Go to one of the credit report bureau’s websites to place a fraud alert on your credit report today!


How Does a Fraud Alert Protect You?

For most consumers, the 90-day fraud alert is one of the most effective identity theft prevention tools they have. This is because it gives them a chance to authorize new credit before it’s accessed. If an identity thief steals your information and applies for a credit card or loan, you might be able to stop them before it’s too late.

Further, you get taken off of the pre-approved offers mailing list. This is the list gathered and sold by each of the credit report companies. Your fraud alert will take you off for two years, but you can request.


While a fraud alert is generally helpful, it is not the end-all, be-all identity theft prevention. In fact, the 90-day fraud alert only serves as a recommendation to lenders. They are not legally required to contact you for identity verification — it’s only a recommendation.

Make sure to renew your 90-day fraud alert before it expires. If you fail to do so, there will be at least a few days without it where your identity could get defrauded. An identity thief could apply for new credit accounts at any lender that respects these fraud alerts during these unprotected days.

Are Fraud Alerts Free?

You do not have to pay to place a fraud alert on your credit report.

After posting the alert, you will also receive a FREE credit report from that company. This is separate from the free reports offered through AnnualCreditReport.com, so keep that in mind when deciding where you want to make the fraud alert request.

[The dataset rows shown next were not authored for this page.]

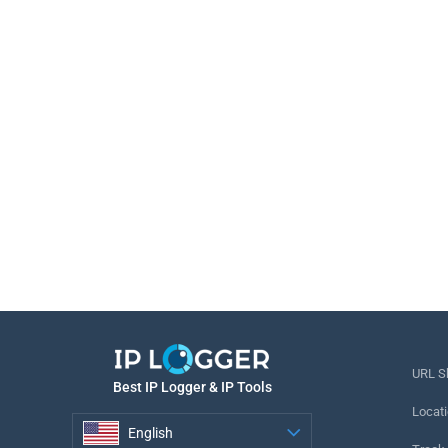
URL S
Best IP Logger & IP Tools
Locati
English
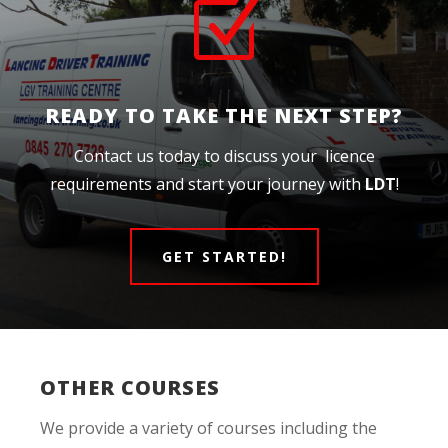
Z
READY TO TAKE THE NEXT STEP?
Contact us today to discuss your licence
requirements and start your journey with
LDT
!
GET STARTED!
OTHER COURSES
We provide a variety of courses including the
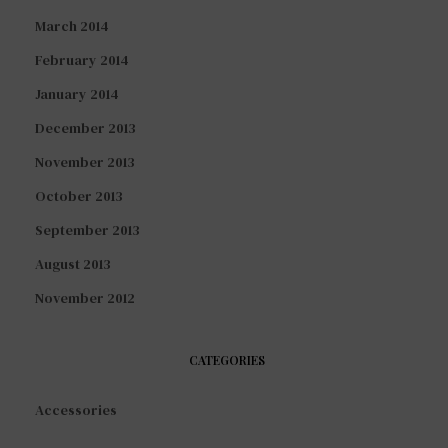
March 2014
February 2014
January 2014
December 2013
November 2013
October 2013
September 2013
August 2013
November 2012
CATEGORIES
Accessories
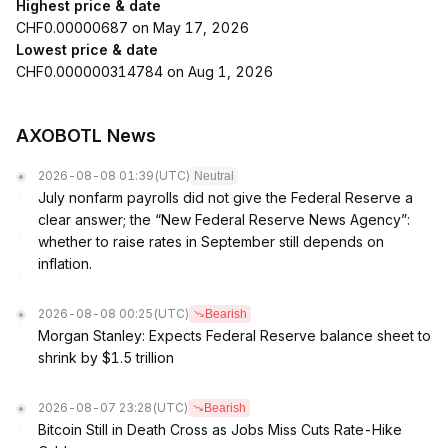
Highest price & date
CHF0.00000687 on May 17, 2026
Lowest price & date
CHF0.000000314784 on Aug 1, 2026
AXOBOTL News
2026-08-08 01:39
(UTC)
Neutral
July nonfarm payrolls did not give the Federal Reserve a
clear answer; the “New Federal Reserve News Agency”:
whether to raise rates in September still depends on
inflation.
2026-08-08 00:25
(UTC)
Bearish
Morgan Stanley: Expects Federal Reserve balance sheet to
shrink by $1.5 trillion
2026-08-07 23:28
(UTC)
Bearish
Bitcoin Still in Death Cross as Jobs Miss Cuts Rate-Hike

Fraud Alert vs. Credit Monitoring

There was a time when identity theft protection companies were non-existent. The market for identity theft prevention was empty, and only credit monitoring companies could offer real help.

Now, it is no longer necessary to rely on credit monitoring to protect your identity. There are far greater paid services available, and the free alternatives are just as useful. In particular, the free 90-day fraud alerts help so much that it causes credit monitoring services to only benefit those looking to increase their credit scores.

You can get a compilation of identity theft prevention tools by paying for protection, but similar results can come if you build your own protective layers. That said, the initial fraud alert is only one of many ways you should go about trying to prevent identity theft. You can use many other free methods — such as monitoring your Social Security Number on the Social Security Administration website.

Fraud Alert or Credit Freeze?

Do not think of fraud alerts and credit freezes the same.

A fraud alert is a notation on your credit report, which is put there to warn lenders that you might be getting targeted by an identity thief right now. This gives the lender a reason to verify your credentials before processing any applications and/or account changes.

A credit freeze is much more than a goodwill marking; with a freeze on your report, no lender will be able to pull it. You have the power to request verification before a creditor has access to your information, thus eliminating almost all possible angles for an identity thief to take.

Therefore, fraud alerts alone are not enough to make you confident that you will never become an identity theft victim. Credit freezes do much more in that aspect, but they have a few bad elements: your current creditors can still pull your file, and lifting the freeze costs money.

Regardless, you should not see identity theft prevention as a one solution fits all scenario.


Fraud alerts were first introduced for those who think their identity is getting stolen to safeguard themselves. It was not intended as a free identity theft prevention method, though many have ultimately used it for this purpose.

The Target data breach affected 40 million Americans, and that story alone is enough reason for all consumers to worry. It does not matter how trusted a company is — even state health department databases get breached — the odds are only in your favor if you make an effort to protect yourself.

Fraud alerts help, but you should further stretch your preventative efforts, as the alert alone will not prevent identity theft.